The focus is put on select US geopolitical targets, appearing as Hillary Clinton put it “to justify US sanctions against Iran.”
It is almost too perfectly-scripted to be true. A discontented 22-year old US Army soldier on duty in Baghdad, Bradley Manning, a low-grade US Army intelligence analyst, described as a loner, a gay in the military, a disgruntled “computer geek,” sifts through classified information at Forward Operating Base Hammer. He decides to secretly download US State Department email communications from the entire world over a period of eight months for hours a day, onto his blank CDs while pretending to be listening to Lady Gaga. In addition to diplomatic cables, Manning is believed to have provided WikiLeaks with helicopter gun camera video of an errant US attack in Baghdad on unarmed journalists, and with war logs from Iraq and Afghanistan.
Manning then is supposed to have tracked down a notorious former US computer hacker to get his 250,000 pages of classified US State Department cables out in the Internet for the whole world to see. He allegedly told the US hacker that the documents he had contained “incredible, awful things that belonged in the public domain and not on some server stored in a dark room in Washington, DC.” The hacker turned him in to US authorities so the story goes. Manning is now incommunicado since months in US military confinement so we cannot ask him, conveniently. The Pentagon routinely hires the best hackers to design their security systems.

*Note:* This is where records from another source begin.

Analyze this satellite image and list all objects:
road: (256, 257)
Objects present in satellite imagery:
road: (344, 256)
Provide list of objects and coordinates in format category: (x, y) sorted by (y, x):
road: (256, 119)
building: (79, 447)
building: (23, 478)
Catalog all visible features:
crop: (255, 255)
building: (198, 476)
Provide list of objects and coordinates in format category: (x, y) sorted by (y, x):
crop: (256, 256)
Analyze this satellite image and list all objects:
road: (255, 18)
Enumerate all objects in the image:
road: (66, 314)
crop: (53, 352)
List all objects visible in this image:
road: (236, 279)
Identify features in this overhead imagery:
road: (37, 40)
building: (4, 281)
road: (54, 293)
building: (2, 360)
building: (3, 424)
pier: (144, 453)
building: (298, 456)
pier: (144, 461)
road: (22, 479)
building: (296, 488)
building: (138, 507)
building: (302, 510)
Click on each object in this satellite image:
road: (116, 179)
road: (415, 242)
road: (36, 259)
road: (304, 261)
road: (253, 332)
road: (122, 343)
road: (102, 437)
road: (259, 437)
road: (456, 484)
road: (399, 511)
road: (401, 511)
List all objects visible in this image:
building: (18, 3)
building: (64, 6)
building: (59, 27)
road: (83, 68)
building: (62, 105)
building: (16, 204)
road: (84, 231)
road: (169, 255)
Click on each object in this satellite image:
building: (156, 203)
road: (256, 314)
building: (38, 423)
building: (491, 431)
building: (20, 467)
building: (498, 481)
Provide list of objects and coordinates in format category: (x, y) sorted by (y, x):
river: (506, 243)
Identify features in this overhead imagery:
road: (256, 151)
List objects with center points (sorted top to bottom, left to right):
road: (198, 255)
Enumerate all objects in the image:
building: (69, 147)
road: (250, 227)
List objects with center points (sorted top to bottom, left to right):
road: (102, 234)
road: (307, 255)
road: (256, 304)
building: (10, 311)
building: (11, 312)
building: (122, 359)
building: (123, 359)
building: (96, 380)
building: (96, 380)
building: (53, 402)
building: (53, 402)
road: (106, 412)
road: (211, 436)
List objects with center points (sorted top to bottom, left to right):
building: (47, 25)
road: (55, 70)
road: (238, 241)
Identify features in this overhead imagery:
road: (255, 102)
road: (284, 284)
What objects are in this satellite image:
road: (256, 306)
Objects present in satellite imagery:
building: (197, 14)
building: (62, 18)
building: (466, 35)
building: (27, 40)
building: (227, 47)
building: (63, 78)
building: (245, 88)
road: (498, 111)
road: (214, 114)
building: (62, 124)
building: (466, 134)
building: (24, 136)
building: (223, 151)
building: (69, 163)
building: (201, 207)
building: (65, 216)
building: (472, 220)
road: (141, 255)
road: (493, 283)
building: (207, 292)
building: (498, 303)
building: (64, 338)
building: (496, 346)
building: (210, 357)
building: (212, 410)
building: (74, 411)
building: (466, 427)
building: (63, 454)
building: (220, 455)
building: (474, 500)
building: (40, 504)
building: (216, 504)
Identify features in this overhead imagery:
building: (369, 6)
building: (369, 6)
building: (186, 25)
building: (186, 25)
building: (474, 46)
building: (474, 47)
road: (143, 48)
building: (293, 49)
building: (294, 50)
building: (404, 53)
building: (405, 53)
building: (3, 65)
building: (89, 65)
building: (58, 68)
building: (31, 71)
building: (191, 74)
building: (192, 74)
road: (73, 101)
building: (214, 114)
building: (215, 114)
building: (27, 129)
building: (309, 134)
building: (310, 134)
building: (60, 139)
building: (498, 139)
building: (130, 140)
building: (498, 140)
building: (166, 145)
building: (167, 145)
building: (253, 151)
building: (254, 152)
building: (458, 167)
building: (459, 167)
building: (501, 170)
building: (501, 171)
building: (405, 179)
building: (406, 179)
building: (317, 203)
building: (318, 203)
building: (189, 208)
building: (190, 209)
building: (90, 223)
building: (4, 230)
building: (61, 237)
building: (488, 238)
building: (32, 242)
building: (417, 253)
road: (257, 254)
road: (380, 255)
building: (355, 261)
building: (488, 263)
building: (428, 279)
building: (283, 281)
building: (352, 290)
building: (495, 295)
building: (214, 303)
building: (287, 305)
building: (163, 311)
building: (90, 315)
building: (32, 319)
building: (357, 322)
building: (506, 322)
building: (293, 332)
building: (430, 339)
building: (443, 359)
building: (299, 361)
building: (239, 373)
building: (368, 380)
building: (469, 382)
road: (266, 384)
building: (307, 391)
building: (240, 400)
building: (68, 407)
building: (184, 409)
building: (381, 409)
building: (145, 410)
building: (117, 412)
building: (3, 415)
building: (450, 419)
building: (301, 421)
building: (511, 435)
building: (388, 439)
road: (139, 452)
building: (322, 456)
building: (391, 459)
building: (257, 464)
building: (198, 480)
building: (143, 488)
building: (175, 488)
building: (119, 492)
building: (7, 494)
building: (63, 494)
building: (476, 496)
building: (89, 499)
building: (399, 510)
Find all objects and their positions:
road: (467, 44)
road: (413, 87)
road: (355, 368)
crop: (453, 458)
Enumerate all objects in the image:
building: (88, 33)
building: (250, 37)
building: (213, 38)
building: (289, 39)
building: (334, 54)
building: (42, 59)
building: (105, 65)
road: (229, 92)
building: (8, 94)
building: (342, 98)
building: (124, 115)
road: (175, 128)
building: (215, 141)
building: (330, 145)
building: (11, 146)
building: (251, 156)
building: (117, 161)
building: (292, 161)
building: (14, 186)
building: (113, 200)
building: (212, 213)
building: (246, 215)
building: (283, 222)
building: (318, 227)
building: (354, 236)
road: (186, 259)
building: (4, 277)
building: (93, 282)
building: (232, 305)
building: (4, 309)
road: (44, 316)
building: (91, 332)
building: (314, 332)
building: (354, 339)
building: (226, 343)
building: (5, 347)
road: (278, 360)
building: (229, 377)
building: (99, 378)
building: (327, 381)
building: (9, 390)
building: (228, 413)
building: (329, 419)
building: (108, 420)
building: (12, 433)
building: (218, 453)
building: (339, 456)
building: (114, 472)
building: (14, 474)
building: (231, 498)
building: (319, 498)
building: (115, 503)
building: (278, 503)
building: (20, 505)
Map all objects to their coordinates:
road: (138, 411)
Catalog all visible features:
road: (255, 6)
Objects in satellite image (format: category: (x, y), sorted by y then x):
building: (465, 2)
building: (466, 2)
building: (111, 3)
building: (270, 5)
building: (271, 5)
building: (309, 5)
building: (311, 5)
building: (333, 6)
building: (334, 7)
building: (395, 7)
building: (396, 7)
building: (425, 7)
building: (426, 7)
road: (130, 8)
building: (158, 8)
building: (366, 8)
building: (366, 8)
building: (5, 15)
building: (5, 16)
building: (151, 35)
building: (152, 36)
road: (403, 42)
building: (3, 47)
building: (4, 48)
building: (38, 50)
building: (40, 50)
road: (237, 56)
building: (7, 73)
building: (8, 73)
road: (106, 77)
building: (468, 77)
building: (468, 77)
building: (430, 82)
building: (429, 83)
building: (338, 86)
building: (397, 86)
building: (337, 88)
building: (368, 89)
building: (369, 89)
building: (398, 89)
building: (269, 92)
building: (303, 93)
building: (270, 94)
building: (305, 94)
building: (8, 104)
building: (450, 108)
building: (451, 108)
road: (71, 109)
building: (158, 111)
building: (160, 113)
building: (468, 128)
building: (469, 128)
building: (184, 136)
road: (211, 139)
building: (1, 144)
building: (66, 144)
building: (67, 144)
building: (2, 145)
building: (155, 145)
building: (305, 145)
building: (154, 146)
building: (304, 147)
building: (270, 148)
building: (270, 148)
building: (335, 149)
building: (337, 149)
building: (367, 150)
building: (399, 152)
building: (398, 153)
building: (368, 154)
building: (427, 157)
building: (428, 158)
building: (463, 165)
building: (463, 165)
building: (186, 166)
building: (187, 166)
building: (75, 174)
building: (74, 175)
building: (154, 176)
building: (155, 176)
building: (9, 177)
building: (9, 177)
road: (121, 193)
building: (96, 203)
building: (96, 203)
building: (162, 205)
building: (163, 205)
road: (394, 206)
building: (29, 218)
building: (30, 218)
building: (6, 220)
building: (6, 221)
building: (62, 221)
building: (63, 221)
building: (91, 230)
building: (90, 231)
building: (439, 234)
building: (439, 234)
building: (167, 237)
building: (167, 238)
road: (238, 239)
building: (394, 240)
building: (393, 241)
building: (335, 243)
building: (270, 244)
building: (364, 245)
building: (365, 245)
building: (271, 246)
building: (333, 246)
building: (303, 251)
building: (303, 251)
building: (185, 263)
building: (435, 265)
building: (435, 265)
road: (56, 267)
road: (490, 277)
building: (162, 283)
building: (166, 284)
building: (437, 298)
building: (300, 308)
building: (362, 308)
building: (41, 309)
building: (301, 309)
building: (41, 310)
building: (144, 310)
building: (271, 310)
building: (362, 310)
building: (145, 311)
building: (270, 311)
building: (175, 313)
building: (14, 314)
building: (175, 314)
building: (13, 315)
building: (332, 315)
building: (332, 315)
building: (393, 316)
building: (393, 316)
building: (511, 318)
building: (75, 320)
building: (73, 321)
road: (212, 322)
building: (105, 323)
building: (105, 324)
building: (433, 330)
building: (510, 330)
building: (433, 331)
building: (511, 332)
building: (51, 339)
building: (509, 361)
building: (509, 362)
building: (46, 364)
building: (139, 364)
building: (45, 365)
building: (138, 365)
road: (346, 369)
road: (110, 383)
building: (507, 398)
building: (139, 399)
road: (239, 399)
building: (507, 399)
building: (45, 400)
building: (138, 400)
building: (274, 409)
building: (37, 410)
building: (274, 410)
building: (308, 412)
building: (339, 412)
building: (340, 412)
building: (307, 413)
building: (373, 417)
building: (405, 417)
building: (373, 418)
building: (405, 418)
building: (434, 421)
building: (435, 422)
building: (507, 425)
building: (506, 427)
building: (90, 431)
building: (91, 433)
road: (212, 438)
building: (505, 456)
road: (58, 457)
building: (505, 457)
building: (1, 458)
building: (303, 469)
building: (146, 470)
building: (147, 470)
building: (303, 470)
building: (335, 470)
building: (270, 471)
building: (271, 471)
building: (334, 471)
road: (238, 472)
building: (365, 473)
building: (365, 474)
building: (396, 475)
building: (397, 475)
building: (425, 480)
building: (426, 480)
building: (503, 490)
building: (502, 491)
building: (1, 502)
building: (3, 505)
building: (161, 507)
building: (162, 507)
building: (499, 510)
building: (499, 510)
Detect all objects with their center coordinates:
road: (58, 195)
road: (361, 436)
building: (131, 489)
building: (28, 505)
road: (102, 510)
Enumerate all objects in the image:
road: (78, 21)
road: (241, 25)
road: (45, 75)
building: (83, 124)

Where's the "other angle"? That's the exact same speculative argument that you and CamusRebel have generally been advancing here, without evidence, for the last two weeks.
At this time, there is at least as much evidence, if not more so, that you are working for government intelligence (as Jeannie Dean riffed), then that Assange is. You seem to be working far harder than him to manipulate the beliefs of the American people than he ever has, as far as I can tell.
(P.S. I have no reason to believe you're working for government intelligence, as there is no evidence to support that baseless assertion.)
COMMENT #43 [Permalink] ...
Gustaf Nordenskiöld
said on 12/15/2010 @ 12:38 pm PT...
WL is the most effective project against hetrosexual power.
Keep suporting WL economicaly lets make an end to hetrosexual sociatys.
COMMENT #44 [Permalink] ...
molly
said on 12/16/2010 @ 4:00 pm PT...
If there is no news in WikiLeaks
Why is the Air Force not allowed to look at it?
Or State Dept. employees at work or at home?
I am a political junkie and have seen a lot of things that are new to me. ie Pfizer finding dirt on a prosecutor in Nigeria who was going to bring charges for antibiotic trials that caused deaths there.That is how Big Pharma gets by with murder.